| ENTRIES SHOWN |
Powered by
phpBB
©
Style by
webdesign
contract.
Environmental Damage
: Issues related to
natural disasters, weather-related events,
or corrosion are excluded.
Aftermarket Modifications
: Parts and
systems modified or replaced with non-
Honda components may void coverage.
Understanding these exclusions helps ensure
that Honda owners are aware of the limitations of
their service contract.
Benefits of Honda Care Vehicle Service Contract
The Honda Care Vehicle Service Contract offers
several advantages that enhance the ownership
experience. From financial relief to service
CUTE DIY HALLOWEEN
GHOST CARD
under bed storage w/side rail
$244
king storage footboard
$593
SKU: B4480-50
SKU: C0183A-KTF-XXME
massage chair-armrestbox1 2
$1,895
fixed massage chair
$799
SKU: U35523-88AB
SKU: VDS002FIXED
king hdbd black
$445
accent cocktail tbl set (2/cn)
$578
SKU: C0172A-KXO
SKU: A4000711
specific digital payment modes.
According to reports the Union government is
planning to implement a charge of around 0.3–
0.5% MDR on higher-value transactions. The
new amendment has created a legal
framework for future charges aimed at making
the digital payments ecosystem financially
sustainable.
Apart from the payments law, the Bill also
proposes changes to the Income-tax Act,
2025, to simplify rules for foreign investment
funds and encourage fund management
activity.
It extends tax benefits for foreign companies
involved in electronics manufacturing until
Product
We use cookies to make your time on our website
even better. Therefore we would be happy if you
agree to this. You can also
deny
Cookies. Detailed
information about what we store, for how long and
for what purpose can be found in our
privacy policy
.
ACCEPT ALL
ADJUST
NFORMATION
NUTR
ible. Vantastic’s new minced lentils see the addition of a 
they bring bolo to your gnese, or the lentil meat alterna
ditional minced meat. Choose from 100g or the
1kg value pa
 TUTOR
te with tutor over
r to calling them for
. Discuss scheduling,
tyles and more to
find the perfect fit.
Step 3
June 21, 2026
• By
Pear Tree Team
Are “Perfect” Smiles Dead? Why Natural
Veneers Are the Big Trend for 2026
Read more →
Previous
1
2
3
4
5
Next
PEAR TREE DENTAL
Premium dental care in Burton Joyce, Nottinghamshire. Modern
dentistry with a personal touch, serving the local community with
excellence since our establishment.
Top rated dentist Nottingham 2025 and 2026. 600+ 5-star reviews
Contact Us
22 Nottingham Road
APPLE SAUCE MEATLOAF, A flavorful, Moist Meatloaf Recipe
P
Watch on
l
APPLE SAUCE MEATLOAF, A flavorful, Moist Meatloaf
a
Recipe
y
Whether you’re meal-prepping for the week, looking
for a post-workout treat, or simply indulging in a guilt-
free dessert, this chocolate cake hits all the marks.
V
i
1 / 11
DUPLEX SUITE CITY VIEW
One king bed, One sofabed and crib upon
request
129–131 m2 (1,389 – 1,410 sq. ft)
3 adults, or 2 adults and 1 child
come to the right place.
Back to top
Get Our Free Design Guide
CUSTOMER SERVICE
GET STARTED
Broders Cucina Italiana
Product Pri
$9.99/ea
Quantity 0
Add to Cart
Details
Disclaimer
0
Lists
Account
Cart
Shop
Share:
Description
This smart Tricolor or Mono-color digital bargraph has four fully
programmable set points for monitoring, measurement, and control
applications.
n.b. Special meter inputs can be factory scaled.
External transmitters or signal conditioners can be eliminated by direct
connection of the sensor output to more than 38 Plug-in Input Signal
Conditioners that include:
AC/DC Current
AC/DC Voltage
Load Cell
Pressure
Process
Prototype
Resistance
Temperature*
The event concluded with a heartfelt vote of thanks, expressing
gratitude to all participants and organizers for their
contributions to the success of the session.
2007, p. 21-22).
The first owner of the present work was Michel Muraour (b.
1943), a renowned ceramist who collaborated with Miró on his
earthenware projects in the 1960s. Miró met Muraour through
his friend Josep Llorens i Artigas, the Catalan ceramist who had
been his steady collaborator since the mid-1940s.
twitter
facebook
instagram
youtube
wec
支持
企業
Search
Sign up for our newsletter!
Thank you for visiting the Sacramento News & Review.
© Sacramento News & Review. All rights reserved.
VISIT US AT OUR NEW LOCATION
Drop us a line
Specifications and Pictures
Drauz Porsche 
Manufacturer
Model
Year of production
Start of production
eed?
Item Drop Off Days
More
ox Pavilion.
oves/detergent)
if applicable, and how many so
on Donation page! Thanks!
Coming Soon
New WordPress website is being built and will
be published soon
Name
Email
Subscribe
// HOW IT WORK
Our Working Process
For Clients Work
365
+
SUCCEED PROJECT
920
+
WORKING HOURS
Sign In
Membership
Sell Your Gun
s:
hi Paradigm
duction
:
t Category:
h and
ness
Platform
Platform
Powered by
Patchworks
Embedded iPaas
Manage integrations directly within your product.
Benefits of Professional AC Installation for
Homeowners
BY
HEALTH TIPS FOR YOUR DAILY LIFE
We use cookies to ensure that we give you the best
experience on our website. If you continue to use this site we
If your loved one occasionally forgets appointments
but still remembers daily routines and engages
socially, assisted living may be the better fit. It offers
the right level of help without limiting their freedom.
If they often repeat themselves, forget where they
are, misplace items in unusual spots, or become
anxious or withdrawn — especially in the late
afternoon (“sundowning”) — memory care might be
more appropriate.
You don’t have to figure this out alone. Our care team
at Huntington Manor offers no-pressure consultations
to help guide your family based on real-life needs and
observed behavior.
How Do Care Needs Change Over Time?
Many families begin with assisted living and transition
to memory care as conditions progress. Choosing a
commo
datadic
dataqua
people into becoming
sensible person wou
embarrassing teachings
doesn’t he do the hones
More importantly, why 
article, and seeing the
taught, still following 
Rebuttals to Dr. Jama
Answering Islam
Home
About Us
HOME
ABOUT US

| JOB ITEM |
Among the lines of the material above, count those that include "Moist" and report that number alone.

| TASK SOLUTION |
2